If, as the Court of Appeals held and as the Comptroller does not
now contest, there was such failure to explain administrative
action as to frustrate effective
Page 411 U. S. 143
judicial review, the remedy was not to hold a
de novo
hearing but, as contemplated by
Overton Park, to obtain
from the agency, either through affidavits or testimony, such
additional explanation of the reasons for the agency decision as
may prove necessary. We add a caveat, however. Unlike
Overton
Park, in the present case, there was contemporaneous
explanation of the agency decision. The explanation may have been
curt, but it surely indicated the determinative reason for the
final action taken: the finding that a new bank was an uneconomic
venture in light of the banking needs and the banking services
already available in the surrounding community. The validity of the
Comptroller's action must, therefore, stand or fall on the
propriety of that finding, judged, of course, by the appropriate
standard of review. If that finding is not sustainable on the
administrative record made, then the Comptroller's decision must be
vacated, and the matter remanded to him for further consideration.
See SEC v. Chenery Corp., 318 U. S.
80 (1943). It is in this context that the Court of
Appeals should determine whether and to what extent, in the light
of the administrative record, further explanation is necessary to a
proper assessment of the agency's decision.
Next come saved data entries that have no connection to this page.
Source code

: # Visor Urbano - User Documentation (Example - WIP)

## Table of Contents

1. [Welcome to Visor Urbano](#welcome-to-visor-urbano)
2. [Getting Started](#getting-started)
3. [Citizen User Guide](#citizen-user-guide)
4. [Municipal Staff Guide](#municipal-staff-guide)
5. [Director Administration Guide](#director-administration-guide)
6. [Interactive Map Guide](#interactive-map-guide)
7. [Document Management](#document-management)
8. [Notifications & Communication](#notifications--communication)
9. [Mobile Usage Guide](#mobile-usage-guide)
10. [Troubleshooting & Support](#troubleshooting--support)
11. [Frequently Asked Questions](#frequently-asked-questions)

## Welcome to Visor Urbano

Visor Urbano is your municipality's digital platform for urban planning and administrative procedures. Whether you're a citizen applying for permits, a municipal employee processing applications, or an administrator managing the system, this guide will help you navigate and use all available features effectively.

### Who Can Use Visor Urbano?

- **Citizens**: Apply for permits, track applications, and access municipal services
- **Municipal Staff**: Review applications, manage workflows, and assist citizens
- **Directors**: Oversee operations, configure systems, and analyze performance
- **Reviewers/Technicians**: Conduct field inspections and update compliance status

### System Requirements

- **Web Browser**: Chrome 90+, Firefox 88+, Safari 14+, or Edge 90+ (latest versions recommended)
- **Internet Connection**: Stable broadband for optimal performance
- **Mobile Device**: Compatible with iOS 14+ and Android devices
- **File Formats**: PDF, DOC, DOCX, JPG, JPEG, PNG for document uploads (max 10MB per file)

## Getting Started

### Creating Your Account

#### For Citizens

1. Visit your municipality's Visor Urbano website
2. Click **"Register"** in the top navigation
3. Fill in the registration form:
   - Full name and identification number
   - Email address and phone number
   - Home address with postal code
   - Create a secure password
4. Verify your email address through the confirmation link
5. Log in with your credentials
The petition for certiorari is granted, the judgment of the
Court of Appeals is vacated, and the case is remanded for further
proceedings consistent with this opinion.
It is so ordered.
[
Footnote 1]
See 12 CFR § 4.12(d) (1967). The regulations were
amended in 1971, 36 Fed.Reg. 5051. For the present regulation,
see 12 CFR § 5.4 (1972).
[
Footnote 2]
The letter reads in part:
"On each application, we endeavor to develop the need and
convenience factors in conjunction with all other banking factors,
and, in this case, we were unable to reach a favorable conclusion
as to the need factor. The record reflects that this market area is
now served by the Peoples Bank, with deposits of $7.2MM, The Bank
of Hartsville, with deposits of $12.8MM, The First Federal Savings
and Loan Association, with deposits of $5.4MM, The Mutual Savings
and Loan Association, with deposits of $8.2MM, and the Sonoco
Employees Credit Union, with deposits of $6.5MM. The aforementioned
are as of December 31, 1968."
[
Footnote 3]
Title 12 U.S.C. § 26 contemplates a wide-ranging
ex
parte investigation; it reads as follows:
"
Comptroller to determine if association can commence
business."
"Whenever a certificate is transmitted to the Comptroller of the
Currency, as provided in this chapter, and the association
transmitting the same notifies the comptroller that all of its
capital stock has been duly paid in, and that such association has
complied with all the provisions of this chapter required to be
complied with before an association shall be authorized to commence
the business of banking,
the comptroller shall examine into the
condition of such association, ascertain especially the amount of
money paid in on account of its capital, the name and place of
residence of each of its directors, and the amount of the capital
stock of which each is the owner in good faith, and generally
whether such association has complied with all the provisions of
this chapter required to entitle it to engage in the business of
banking, and shall cause to be made and attested by the oaths
of a majority of the directors, and by the president or cashier of
the association, a statement of all the facts necessary to enable
the comptroller to determine whether the association is lawfully
entitled to commence the business of banking."
(Emphasis added.)
As to the APA, its requirement of a written statement of
"findings and conclusions, and the reasons or basis therefor" (5
U.S.C. § 557(c)(3)(A)), applies only to rulemaking proceedings
(§ 553) and to adjudications "required by statute to be
determined on the record after opportunity for an agency hearing"
(§ 554(a)). By it terms, then, the APA's requirement of formal
findings is not relevant, since the National Bank Act plainly does
not require agency hearings on applications for new banks.